Miles Bridges, a Charlotte Hornets free agent, will likely be arraigned Wednesday on felony charges of domestic violence and child abuse, the Los Angeles County District Attorney’s Office announced Tuesday. Bridges, 24, faces one count of injuring a toddler’s parent and two counts of kid abuse.
In a news release from the district attorney’s office, Bridges was accused of assaulting his girlfriend in front of their two children in late June. Bridges was arrested on June 29 and released on $130,000 bond.
The news release didn’t name any of the victims. Days after Bridges was arrested, Mychelle Johnson, a former college basketball player who has two children with Bridges, posted several photos on Instagram that appeared to point out bruising and other injuries throughout her body. She didn’t name Bridges in her post and has since deleted it.
Bridges is accused of causing “great bodily injury on the domestic violence victim,” in keeping with the news release.

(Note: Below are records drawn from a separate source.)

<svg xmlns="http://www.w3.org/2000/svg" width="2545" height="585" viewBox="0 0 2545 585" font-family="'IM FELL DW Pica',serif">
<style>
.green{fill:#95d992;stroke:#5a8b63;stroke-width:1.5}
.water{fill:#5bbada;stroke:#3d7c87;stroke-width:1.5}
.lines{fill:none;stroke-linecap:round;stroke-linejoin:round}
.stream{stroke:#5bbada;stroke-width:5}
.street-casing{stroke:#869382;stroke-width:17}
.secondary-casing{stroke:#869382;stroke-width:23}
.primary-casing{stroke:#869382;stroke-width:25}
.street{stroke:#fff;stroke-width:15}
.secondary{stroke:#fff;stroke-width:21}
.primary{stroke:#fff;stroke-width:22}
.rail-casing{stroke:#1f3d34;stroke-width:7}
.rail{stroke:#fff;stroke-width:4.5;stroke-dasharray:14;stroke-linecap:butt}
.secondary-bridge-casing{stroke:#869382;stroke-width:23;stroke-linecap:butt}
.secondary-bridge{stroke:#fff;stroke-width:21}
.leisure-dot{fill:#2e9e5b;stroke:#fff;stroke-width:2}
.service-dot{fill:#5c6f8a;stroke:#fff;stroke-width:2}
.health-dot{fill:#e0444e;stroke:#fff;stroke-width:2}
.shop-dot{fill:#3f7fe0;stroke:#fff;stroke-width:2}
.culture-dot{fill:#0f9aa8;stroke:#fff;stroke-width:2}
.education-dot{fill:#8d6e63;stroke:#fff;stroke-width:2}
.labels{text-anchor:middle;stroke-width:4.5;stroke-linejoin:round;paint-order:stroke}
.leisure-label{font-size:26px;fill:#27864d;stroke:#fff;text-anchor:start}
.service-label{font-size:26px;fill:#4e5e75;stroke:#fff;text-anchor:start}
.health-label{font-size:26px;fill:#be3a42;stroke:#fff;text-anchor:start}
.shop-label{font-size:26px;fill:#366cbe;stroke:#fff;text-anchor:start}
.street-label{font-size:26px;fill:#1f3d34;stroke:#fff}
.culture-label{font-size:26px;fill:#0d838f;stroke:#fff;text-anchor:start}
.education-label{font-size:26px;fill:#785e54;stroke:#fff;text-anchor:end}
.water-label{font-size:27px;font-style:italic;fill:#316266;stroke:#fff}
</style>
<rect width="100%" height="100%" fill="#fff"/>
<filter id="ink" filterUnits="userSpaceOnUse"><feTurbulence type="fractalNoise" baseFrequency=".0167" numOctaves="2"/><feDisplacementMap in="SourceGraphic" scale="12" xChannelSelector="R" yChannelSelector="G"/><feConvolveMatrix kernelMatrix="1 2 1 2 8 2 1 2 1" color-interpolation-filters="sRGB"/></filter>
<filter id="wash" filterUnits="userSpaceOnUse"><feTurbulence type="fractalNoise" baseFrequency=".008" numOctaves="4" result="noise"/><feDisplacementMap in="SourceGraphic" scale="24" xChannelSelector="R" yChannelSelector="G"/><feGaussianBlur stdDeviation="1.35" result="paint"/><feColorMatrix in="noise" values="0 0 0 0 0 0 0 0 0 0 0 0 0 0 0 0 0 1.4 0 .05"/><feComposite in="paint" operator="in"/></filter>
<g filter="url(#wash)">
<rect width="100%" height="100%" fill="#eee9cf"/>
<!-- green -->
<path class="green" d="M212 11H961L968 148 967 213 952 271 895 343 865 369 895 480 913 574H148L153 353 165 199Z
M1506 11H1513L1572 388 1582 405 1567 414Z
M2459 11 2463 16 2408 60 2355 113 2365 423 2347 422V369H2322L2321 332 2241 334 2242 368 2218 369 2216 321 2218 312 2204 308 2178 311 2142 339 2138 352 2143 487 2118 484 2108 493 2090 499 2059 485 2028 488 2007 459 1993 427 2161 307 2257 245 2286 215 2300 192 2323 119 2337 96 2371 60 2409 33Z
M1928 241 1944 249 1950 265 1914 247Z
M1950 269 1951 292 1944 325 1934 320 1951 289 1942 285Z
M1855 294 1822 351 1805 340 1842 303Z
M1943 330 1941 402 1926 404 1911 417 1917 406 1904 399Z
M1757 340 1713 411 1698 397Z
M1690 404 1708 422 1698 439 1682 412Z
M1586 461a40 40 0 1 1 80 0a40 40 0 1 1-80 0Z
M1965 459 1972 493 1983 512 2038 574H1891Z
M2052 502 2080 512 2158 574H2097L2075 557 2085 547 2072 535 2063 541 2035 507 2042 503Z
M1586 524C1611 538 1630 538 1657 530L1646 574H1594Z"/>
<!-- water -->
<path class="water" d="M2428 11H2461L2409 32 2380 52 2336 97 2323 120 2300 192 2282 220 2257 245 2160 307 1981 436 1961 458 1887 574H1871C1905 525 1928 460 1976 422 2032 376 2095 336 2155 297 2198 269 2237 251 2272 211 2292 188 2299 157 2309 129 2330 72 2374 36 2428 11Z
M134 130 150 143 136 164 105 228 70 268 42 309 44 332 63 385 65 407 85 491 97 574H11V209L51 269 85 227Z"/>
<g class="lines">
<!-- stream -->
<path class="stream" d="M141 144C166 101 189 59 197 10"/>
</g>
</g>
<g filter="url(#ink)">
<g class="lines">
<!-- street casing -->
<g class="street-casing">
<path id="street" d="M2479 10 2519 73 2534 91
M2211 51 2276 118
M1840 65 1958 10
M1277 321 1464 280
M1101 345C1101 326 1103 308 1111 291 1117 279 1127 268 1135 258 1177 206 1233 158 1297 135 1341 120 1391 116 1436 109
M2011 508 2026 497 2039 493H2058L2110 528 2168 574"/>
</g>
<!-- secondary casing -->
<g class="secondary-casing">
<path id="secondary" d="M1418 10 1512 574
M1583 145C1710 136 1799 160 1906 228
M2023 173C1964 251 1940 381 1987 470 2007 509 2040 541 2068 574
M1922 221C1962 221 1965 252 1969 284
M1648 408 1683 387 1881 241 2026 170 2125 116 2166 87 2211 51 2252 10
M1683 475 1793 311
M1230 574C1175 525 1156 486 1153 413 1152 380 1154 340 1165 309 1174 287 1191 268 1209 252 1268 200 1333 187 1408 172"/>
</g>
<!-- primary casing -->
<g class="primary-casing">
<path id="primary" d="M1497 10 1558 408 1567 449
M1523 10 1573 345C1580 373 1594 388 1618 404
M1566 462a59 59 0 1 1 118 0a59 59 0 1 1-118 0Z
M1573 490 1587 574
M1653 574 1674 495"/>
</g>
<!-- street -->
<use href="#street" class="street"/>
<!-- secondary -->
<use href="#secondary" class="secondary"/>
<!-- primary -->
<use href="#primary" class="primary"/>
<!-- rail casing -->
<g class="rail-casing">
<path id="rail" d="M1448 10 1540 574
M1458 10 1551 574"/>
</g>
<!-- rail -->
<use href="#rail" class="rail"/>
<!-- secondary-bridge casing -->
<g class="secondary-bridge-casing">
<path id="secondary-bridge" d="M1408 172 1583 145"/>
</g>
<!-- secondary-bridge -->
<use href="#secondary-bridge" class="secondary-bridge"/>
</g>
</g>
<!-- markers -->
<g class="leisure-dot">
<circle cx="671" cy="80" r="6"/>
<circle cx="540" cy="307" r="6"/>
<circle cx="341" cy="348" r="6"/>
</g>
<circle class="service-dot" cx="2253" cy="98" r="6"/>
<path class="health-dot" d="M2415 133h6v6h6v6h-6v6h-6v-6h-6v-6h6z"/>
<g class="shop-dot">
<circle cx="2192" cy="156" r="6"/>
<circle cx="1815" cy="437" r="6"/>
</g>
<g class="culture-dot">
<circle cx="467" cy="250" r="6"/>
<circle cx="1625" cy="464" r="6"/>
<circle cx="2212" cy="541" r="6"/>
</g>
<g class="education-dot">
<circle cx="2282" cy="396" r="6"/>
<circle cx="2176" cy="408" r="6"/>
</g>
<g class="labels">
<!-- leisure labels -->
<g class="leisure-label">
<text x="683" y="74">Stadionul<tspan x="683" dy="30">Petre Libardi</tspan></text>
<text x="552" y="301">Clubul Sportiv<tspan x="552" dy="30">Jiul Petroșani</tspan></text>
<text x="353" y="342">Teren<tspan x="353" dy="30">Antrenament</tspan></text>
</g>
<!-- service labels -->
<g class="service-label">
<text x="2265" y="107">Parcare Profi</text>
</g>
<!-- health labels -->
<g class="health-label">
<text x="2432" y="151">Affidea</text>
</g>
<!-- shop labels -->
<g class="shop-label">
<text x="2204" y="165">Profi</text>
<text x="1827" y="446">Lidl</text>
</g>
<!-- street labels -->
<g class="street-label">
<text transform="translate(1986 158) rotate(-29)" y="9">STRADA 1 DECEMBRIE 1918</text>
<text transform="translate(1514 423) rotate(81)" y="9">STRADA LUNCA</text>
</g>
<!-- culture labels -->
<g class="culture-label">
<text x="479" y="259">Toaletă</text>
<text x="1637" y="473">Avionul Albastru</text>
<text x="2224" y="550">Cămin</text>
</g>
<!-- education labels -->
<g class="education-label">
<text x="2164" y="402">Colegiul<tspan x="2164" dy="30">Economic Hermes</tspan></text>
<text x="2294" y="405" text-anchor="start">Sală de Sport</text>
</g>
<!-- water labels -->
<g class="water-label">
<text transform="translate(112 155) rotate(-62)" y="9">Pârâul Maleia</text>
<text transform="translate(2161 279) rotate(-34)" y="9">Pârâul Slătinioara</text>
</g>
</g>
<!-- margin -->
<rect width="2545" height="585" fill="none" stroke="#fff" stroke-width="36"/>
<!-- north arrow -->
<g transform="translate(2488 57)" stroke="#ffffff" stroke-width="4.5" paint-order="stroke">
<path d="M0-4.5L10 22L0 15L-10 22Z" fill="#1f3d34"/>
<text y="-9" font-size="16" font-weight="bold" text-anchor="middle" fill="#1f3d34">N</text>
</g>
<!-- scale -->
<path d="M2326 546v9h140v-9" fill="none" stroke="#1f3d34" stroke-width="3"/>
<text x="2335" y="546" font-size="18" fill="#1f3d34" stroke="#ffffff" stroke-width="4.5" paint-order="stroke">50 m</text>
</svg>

“Domestic violence creates physical, mental and emotional trauma that has an enduring impact on survivors,” George Gascón, the Los Angeles County district attorney, said in an announcement. “Children who witness family violence are especially vulnerable and the impact on them is immeasurable. Mr. Bridges will likely be held accountable for his actions and our Bureau of Victim Services will support the survivors through this difficult process.”
Bridges is a restricted free agent who just finished his fourth 12 months within the N.B.A., all with the Hornets. Klutch Sports Group, the agency that represents Bridges, didn’t reply to a request for comment after the arrest and will not immediately be reached for comment on Tuesday. The Hornets, in an announcement, called the costs “very serious” but declined to comment further since it was a “legal matter.” A spokesman for the N.B.A. said the league was “investigating the allegations.”
The N.B.A.’s collective bargaining agreement with its players’ union states that a conviction shouldn’t be required for a violation of the league’s domestic violence policy. The agreement empowers the league to position a player on administrative leave while it investigates domestic violence accusations. The commissioner may, depending on the finding of the investigation, “positive, suspend, or dismiss and disqualify” a player “from any further association with the N.B.A.” for violating the policy.
Bridges has been considered a rising star. Last season, he averaged 20.2 points, 7 rebounds and three.8 assists per game — all profession highs. His arrest got here sooner or later before the beginning of free agency negotiations and sooner or later after the Hornets had prolonged him a qualifying offer, which allows the team to match every other offers he receives. He had been expected to command a maximum contract of around $173 million for five years, in keeping with multiple media reports. A spokesman for the team said on Tuesday that the qualifying offer had not been rescinded.